◆ **Belirlenen Görevler**
(1) Modern hayatın hızını anlatan makaleye göre aşağıdaki soruları yanıtlayın:
(a) Yazar çocukluğunda hangi okulda okuyordu?
(b) Anneler bugün çocuklarını hangi araçlara bindiriyor?
(c) Düzenin her gün biraz daha büyümesi neye benzetiliyor?
(2) Modern hayatın hızını anlatan makaleyi kaldığı yerden sürdürün.

◆ **Makale**
***

Yirmi dört saatlik zaman o kadar hızlı işliyor ki ne olduğunu anlamıyoruz bile
Yirmi dört saatlik zaman o kadar hızlı işliyor ki ne olduğunu anlamıyoruz bile, bakıyorsunuz hava o kadar güzel ki içiniz açılıyor ama kısa bir anlık sürede o hava öyle değişiyor ki içiniz kapkaranlık bir dünya ya kapanıyor.
Kendi çocukluğum gözlerimin önünden ayrılmıyor köy ilkokulunda okuyorduk sabah kuş cıvıltıları ile uyanıyorduk, mis gibi çorbamızı içip okulumuza koşuyorduk. Ama bugün bakıyoruz anneler çocuklarını ellerinden tutup ya servis araçlarına bindiriyor yahut ta kendisi elinden tutarak okuluna götürüyor.
Dünya mı değişti biz mi değiştik. İşe yetişmek için koşar adımlarla metrobüslere koşmak kaldırımları hızlı hızlı gidip çalışma hayatının içine kapanıyoruz. Artık monoton hayat aynı şekilde devam edip gidiyor.
Öyle hızlı adımlar ki yürüdüğünün farkında değil ayaklar. Yoğun trafiğin içinde sıkışmış ruhların öfkesi burnundan solutuyor insanı, korna sesleri şehrin ruhunu yitirmiş binalarında yankılanıp durduğu yetmiyormuş gibi gecede rüyalarımız süslüyor.
Yeni güne merhaba diyen kaç kişi vardı bilinmez. Soluk bakışlarıyla şık sayılan giyesilerin içinde, ruhu rengini yitirmiş kaç nefes vardı,
Gün bitmeden rengi griye dönmeyen kalmamalıydı. Çünkü modern dünya ve kapitalist düzenin isteği buydu. Bu düzenin gökdelen gibi her gün biraz daha büyümesine katkı sağlayan bizleriz. Yine bu düzenin bize dayattığı hedef, gaye ve hayalleri kendi isteklerimizmiş gibi algılıyor ve benimsiyoruz. Bu algıyla ne günün ne de güneşin farkına varıyoruz.

***

◆ **Saklanan Malzeme**
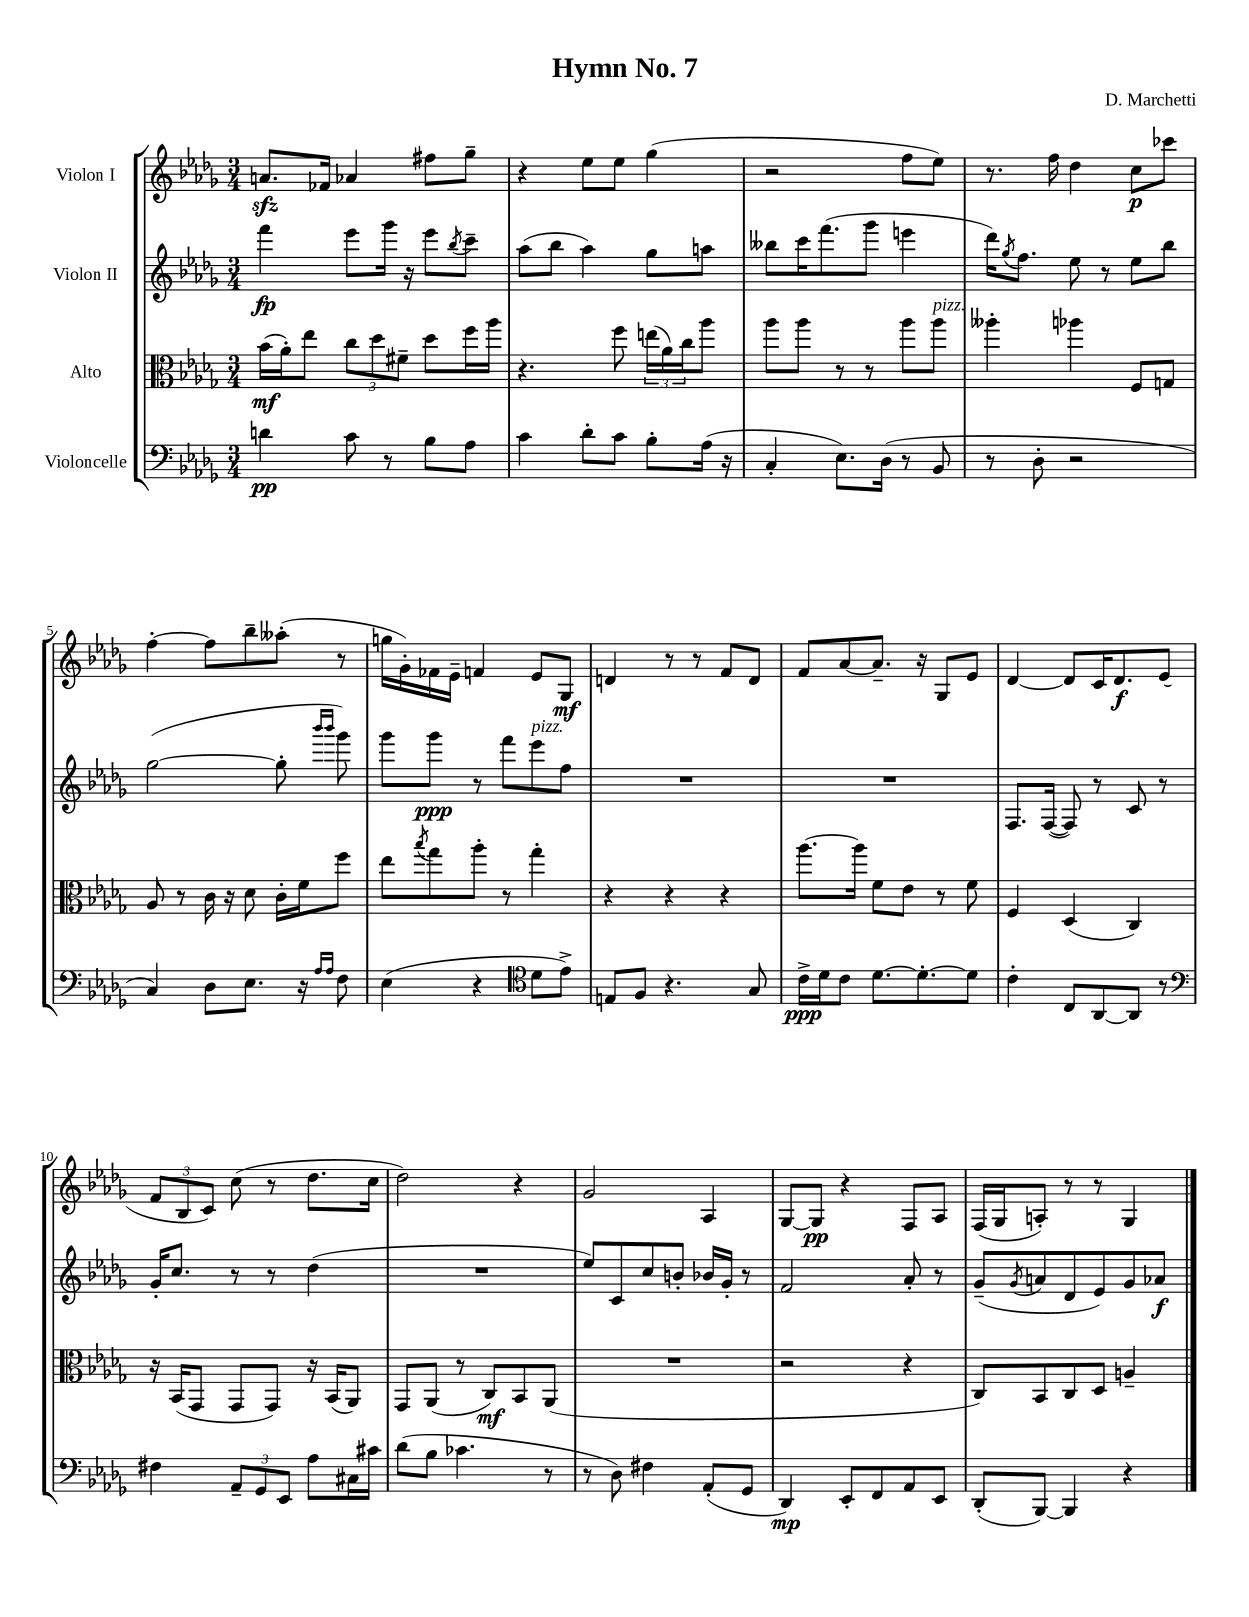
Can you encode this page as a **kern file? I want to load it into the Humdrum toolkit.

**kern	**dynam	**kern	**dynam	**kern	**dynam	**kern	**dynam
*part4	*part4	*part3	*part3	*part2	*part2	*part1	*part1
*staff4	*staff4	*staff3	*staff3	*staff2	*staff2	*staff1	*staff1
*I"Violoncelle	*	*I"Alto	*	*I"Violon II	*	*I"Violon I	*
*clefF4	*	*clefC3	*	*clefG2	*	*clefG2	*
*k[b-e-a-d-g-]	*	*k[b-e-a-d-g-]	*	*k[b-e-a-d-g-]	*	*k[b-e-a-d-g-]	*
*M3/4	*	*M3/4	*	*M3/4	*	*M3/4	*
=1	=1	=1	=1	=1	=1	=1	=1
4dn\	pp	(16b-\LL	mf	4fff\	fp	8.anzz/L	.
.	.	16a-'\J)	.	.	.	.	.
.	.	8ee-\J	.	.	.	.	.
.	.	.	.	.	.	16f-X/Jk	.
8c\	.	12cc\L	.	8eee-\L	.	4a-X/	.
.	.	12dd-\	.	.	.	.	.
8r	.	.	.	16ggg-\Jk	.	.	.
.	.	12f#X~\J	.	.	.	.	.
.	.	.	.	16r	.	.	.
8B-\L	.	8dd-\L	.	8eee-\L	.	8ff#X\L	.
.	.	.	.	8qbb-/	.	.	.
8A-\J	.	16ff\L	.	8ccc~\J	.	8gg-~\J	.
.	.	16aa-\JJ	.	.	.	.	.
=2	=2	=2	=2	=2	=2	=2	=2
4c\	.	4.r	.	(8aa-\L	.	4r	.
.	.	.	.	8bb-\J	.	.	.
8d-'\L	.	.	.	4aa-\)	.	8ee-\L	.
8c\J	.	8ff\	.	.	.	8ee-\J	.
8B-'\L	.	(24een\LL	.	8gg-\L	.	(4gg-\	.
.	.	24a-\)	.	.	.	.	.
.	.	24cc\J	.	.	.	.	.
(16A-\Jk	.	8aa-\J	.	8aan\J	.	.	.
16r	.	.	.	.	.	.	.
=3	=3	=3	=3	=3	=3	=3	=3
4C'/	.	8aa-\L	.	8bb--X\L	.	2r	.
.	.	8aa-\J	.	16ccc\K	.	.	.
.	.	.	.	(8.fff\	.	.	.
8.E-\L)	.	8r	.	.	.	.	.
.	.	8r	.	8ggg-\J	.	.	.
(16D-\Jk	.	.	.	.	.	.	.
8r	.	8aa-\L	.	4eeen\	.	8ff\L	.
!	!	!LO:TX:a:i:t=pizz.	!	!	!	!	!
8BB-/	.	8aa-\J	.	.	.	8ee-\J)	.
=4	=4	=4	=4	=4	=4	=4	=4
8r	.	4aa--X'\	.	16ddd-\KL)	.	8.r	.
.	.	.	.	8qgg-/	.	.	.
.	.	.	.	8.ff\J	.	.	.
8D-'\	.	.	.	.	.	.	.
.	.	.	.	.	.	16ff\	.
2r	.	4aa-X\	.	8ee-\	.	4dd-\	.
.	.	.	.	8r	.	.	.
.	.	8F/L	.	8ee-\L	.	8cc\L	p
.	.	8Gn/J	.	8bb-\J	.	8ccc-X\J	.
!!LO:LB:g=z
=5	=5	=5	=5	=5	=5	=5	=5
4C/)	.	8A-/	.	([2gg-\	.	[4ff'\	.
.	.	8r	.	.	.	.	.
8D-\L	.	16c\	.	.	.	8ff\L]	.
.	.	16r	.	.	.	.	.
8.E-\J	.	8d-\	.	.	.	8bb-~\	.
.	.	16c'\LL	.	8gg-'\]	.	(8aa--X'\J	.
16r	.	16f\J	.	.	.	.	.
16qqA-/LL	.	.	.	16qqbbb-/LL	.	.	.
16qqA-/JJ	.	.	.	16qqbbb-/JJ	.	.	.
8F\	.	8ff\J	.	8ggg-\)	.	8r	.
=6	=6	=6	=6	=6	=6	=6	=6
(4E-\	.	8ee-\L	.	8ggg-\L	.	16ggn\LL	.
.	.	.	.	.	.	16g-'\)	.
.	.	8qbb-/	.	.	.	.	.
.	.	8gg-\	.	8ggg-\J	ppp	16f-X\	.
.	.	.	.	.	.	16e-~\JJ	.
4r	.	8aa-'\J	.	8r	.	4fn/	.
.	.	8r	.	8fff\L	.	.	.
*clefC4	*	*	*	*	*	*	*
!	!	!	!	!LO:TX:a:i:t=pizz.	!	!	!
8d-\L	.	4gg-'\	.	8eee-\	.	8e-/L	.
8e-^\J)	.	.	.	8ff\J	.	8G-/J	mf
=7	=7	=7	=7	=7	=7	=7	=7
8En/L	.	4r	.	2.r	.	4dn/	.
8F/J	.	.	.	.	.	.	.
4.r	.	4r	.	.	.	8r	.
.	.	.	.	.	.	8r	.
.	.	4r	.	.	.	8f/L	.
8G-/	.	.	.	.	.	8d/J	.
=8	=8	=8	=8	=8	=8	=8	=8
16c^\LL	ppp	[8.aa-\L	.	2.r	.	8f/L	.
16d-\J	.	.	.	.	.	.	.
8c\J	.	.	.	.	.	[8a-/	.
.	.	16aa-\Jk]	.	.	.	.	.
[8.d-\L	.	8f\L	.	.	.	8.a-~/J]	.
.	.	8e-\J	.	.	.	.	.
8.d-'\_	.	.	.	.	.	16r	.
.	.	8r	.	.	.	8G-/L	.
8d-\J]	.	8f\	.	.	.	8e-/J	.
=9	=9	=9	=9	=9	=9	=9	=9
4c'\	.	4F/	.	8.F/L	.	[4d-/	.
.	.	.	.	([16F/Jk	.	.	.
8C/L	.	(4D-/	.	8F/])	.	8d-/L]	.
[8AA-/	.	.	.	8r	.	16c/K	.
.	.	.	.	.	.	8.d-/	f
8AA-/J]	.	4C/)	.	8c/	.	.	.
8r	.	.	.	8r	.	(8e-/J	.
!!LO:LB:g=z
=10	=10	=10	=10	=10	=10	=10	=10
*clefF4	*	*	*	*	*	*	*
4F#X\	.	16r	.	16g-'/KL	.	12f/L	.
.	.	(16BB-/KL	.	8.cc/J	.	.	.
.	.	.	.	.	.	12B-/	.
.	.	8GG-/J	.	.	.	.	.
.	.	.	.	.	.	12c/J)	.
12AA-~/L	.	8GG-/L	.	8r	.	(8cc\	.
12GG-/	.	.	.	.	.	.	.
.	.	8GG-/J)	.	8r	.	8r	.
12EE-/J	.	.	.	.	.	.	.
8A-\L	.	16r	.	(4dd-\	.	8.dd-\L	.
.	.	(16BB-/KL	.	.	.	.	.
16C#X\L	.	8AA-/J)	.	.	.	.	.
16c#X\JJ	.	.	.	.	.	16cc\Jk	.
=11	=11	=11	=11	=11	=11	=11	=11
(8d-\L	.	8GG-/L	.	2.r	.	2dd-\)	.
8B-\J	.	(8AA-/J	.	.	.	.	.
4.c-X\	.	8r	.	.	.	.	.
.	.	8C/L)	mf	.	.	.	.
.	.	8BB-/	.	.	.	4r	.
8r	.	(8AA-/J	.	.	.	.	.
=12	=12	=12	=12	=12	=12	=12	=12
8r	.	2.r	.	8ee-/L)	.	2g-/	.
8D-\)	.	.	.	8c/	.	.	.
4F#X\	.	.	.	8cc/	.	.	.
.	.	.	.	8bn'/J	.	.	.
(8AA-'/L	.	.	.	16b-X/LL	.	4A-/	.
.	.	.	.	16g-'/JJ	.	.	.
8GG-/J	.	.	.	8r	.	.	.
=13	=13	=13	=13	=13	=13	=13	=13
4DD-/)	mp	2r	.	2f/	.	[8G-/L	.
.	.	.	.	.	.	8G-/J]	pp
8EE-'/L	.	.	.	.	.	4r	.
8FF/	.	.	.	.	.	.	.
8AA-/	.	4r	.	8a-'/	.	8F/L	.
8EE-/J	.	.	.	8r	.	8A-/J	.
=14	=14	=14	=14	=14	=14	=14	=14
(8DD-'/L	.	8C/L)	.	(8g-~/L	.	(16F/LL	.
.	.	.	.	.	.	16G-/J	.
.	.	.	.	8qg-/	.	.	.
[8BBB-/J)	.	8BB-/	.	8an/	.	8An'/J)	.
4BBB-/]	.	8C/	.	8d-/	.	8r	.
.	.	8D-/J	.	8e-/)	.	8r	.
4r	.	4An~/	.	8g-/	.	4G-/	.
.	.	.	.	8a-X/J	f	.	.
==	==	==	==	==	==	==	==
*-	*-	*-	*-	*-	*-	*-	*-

***

◆ **Görev Yanıtları**
(1)
(a) Köy ilkokulunda.
(b) Servis araçlarına.
(c) Gökdelene.

(2)
Nihayet bir bombalama sesiyle uyanıyoruz dünya devi Rusya kendi ırkından Ukrayna'ya savaş açmış çoluk çocuk demeden vuruyor. Oysaki savaş nedir diye sormak lazım karşında ki orduyla savaşacaksın kundakta ki bebeği öldürmeyeceksin yanıldık mı hayır çünkü Rusya bunu hep yapmadı mı Doğu da Ermenilerle beraber Türklerin hamile kadınlarını kurşunlamadılar mı.
Putin 22 senedir yönetiyor Rusya'yı ne yazık ki halk yoksul ve perişan o politbüro üyeleriyle keyf yaparak halkını hiç düşünmüyor bile.
Bir sözümde Kılıçdaroğlu'nın yanında dolaşan Ömer Topsakal için Deniz Zeyrek için yaptığın tavır hiçte hoş değil sen daha şimdiden kendini bir şeyler zannetmeye başlamışsın Allah göstermesin eline yetki geçse milleti kasıp kavurursun. Deniz Zeyrek seni muhatap bile almaz o okuyucusu ile sevilen ideal bir gazetecidir. Haddini Topsakal....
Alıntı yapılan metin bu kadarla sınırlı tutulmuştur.